• [Stored items]:
⟨
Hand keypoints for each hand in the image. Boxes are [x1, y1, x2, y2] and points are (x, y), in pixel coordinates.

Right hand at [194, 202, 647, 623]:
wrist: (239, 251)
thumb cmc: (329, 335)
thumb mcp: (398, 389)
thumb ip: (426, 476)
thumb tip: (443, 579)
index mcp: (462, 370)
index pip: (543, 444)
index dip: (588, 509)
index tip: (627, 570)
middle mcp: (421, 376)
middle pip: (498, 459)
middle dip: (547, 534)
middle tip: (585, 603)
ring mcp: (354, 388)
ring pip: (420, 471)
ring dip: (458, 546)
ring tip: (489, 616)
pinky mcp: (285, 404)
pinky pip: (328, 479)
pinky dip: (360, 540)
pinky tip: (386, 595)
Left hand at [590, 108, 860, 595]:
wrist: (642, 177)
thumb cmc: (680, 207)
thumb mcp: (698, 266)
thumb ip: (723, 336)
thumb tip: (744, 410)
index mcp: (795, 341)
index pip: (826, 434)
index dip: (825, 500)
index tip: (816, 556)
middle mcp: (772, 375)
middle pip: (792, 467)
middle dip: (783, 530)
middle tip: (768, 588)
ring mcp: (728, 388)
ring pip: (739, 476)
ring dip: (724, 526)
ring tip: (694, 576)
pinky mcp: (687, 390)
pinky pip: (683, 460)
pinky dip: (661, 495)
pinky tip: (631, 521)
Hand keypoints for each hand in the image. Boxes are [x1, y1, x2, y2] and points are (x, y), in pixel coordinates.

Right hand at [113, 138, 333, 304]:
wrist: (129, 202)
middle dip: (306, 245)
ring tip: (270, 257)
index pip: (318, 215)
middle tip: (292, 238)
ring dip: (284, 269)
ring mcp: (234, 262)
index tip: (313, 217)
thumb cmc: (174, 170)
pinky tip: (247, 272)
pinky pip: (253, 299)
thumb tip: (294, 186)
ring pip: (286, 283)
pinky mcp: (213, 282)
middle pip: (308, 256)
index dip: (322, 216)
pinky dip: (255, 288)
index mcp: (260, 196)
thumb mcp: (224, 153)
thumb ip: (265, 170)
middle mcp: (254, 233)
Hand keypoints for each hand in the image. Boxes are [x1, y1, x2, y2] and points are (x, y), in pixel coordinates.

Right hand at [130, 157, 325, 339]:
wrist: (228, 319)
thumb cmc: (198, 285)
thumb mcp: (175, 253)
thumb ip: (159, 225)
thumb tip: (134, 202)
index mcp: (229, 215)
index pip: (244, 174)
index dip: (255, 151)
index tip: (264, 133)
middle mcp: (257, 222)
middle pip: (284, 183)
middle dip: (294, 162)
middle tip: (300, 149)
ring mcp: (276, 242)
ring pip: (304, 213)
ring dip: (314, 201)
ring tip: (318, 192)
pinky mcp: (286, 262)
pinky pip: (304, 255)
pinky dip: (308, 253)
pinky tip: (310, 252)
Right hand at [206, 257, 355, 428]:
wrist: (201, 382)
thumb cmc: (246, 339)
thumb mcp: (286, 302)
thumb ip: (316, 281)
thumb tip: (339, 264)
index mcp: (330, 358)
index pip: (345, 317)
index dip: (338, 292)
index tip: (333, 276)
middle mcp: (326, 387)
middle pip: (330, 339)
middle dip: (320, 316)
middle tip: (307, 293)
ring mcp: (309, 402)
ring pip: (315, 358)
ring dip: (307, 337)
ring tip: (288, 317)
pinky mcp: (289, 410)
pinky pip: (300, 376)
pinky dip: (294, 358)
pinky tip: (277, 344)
⟩
• [Your objective]:
Please retype all of the records above exactly as they are.

• [Problem solution]:
Hand keypoints for each hand in the image. Boxes are [x1, y1, x2, y2] and points are (x, y), in pixel coordinates.

Right hand at [194, 202, 647, 623]:
wrist: (239, 251)
thumb cmc: (329, 335)
thumb mcp: (398, 389)
thumb ip: (426, 476)
thumb tip: (443, 579)
index mcp: (462, 370)
index pip: (543, 444)
index dip: (588, 509)
index tip: (627, 570)
middle mcp: (421, 376)
middle pip: (498, 459)
middle dip: (547, 534)
middle tip: (585, 603)
ring mcp: (354, 388)
ring pip: (420, 471)
ring dip: (458, 546)
ring tip: (489, 616)
pinky mcp: (285, 404)
pinky pip: (328, 479)
pinky dip: (360, 540)
pinky tip: (386, 595)
Left hand at [590, 108, 860, 595]:
wrist: (642, 177)
thumb cmc: (680, 207)
thumb mcp: (698, 266)
thumb ip: (723, 336)
thumb tip: (744, 410)
index mcp: (795, 341)
index pip: (826, 434)
index dip: (825, 500)
index tip: (816, 556)
middle mcp: (772, 375)
middle pip: (792, 467)
middle dip: (783, 530)
middle tip: (768, 588)
ring mcp: (728, 388)
ring pip: (739, 476)
ring dip: (724, 526)
ring tip: (694, 576)
pinky mcp: (687, 390)
pinky pip: (683, 460)
pinky dip: (661, 495)
pinky tip: (631, 521)
Hand keypoints for each hand in the image. Boxes are [x1, y1, x2, y2] and points are (x, y), in pixel coordinates.

Right hand at [113, 138, 333, 304]:
wrist: (129, 202)
middle dip: (306, 245)
ring tip: (270, 257)
index pip: (318, 215)
middle tip: (292, 238)
ring dip: (284, 269)
ring mcp: (234, 262)
index tip: (313, 217)
thumb cmc: (174, 170)
pinky tip: (247, 272)
pinky pip: (253, 299)
thumb tip: (294, 186)
ring pip: (286, 283)
pinky mcp: (213, 282)
middle pip: (308, 256)
index dip: (322, 216)
pinky dip: (255, 288)
index mcp: (260, 196)
thumb mcp: (224, 153)
thumb ip: (265, 170)
middle mcp: (254, 233)
Hand keypoints for each hand in the image. Boxes are [x1, y1, x2, y2] and points are (x, y), in pixel coordinates.

Right hand at [130, 157, 325, 339]:
wrist: (228, 319)
thumb cmc: (198, 285)
thumb mcp: (175, 253)
thumb ip: (159, 225)
thumb tip: (134, 202)
index mcp: (229, 215)
index pip: (244, 174)
index dip: (255, 151)
index tip: (264, 133)
middle mcp: (257, 222)
middle pip: (284, 183)
middle dip: (294, 162)
middle tip: (300, 149)
ring mcp: (276, 242)
ring pip: (304, 213)
ring dip: (314, 201)
ring tip: (318, 192)
pinky mcp: (286, 262)
pinky pip: (304, 255)
pinky dip: (308, 253)
pinky tip: (310, 252)
Right hand at [206, 257, 355, 428]:
wrist: (201, 382)
thumb cmc: (246, 339)
thumb mcp: (286, 302)
thumb ip: (316, 281)
thumb tip: (339, 264)
index mcp: (330, 358)
index pip: (345, 317)
index dip: (338, 292)
index tip: (333, 276)
middle mcp: (326, 387)
middle pip: (330, 339)
middle dip: (320, 316)
middle tip: (307, 293)
ring mcp: (309, 402)
ring pip: (315, 358)
ring dip: (307, 337)
ring tip: (288, 317)
pinky mcp: (289, 410)
pinky pip: (300, 376)
pinky dip: (294, 358)
pinky tip: (277, 344)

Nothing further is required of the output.